I would create 3 maven projects: a parent
aggregating module, a common-project
module and an application-project
module depending on common-project
and declare guava as dependency in the parent
module (so that child project will inherit it). Something like this:
$ tree Q3337426
Q3337426
├── application-project
│ ├── pom.xml
│ └── src
│ ├── main
│ └── ...
│ └── test
│ └── ...
├── common-project
│ ├── pom.xml
│ └── src
│ ├── main
│ └── ...
│ └── test
│ └── ...
└── pom.xml
Where the parent pom.xml looks like this:
<project xmlns="http://maven.apache.org/POM/4.0.0" xmlns:xsi="http://www.w3.org/2001/XMLSchema-instance" xsi:schemaLocation="http://maven.apache.org/POM/4.0.0 http://maven.apache.org/maven-v4_0_0.xsd">
<modelVersion>4.0.0</modelVersion>
<groupId>com.stackoverflow.Q3337426</groupId>
<artifactId>Q3337426</artifactId>
<packaging>pom</packaging>
<version>1.0-SNAPSHOT</version>
<name>Q3337426 - Root</name>
<url>http://maven.apache.org</url>
<dependencies>
<dependency>
<groupId>com.google.guava</groupId>
<artifactId>guava</artifactId>
<version>r05</version>
</dependency>
<dependency>
<groupId>junit</groupId>
<artifactId>junit</artifactId>
<version>3.8.1</version>
<scope>test</scope>
</dependency>
</dependencies>
<modules>
<module>common-project</module>
<module>application-project</module>
</modules>
</project>
The pom.xml for the common-project:
<project xmlns="http://maven.apache.org/POM/4.0.0" xmlns:xsi="http://www.w3.org/2001/XMLSchema-instance" xsi:schemaLocation="http://maven.apache.org/POM/4.0.0 http://maven.apache.org/xsd/maven-4.0.0.xsd">
<modelVersion>4.0.0</modelVersion>
<parent>
<artifactId>Q3337426</artifactId>
<groupId>com.stackoverflow.Q3337426</groupId>
<version>1.0-SNAPSHOT</version>
</parent>
<artifactId>common-project</artifactId>
<name>Q3337426 - Common Project</name>
<dependencies/>
</project>
The pom.xml for the application-project:
<project xmlns="http://maven.apache.org/POM/4.0.0" xmlns:xsi="http://www.w3.org/2001/XMLSchema-instance" xsi:schemaLocation="http://maven.apache.org/POM/4.0.0 http://maven.apache.org/xsd/maven-4.0.0.xsd">
<modelVersion>4.0.0</modelVersion>
<parent>
<artifactId>Q3337426</artifactId>
<groupId>com.stackoverflow.Q3337426</groupId>
<version>1.0-SNAPSHOT</version>
</parent>
<artifactId>application-project</artifactId>
<name>Q3337426 - Application Project</name>
<dependencies>
<dependency>
<groupId>${project.groupId}</groupId>
<artifactId>common-project</artifactId>
<version>${project.version}</version>
</dependency>
</dependencies>
</project>
This is the Maven way to organize such a project and will allow to trigger a reactor build from the root project to build everything.

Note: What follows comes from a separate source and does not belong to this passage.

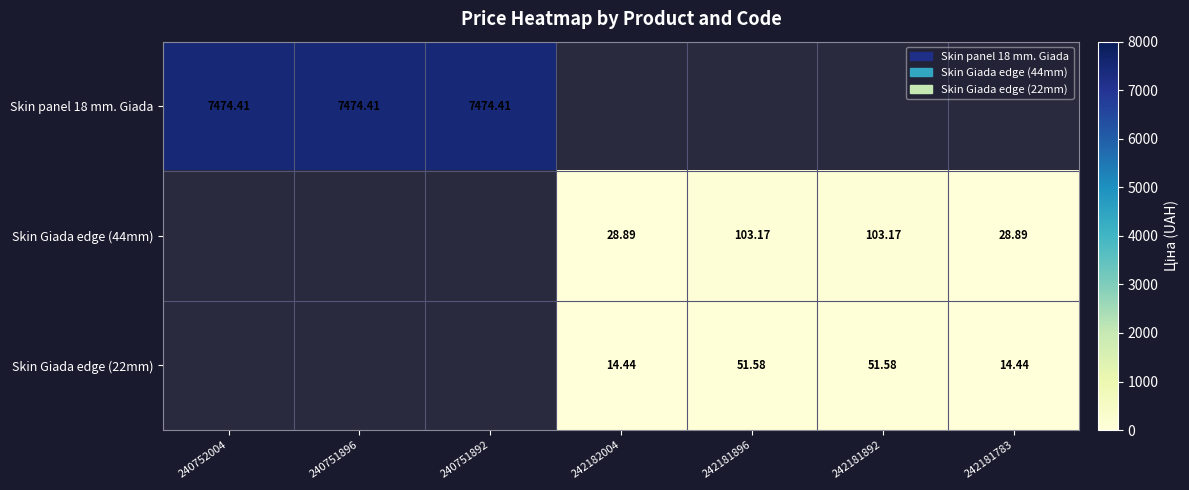

Is the value of Skin Giada edge (22mm) at 240752004 greater than the value of Skin Giada edge (44mm) at 242181896?

No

(...) Both projects are under active development, so I would prefer not to have to build a jar of common-project first, then "install" that to my local repository before I can use the new features in application-project.
The m2eclipse plugin can Resolve dependencies from Workspace projects (this is actually the default behavior). So if you import both application-project
and common-project
, the former would be configured to depend on the sources of common-project
(instead of depending on the jar). Changes made to common-project
will be immediately visible when using this setup.
This should solve your concern inside the IDE. Outside the IDE, run a reactor build on the top project.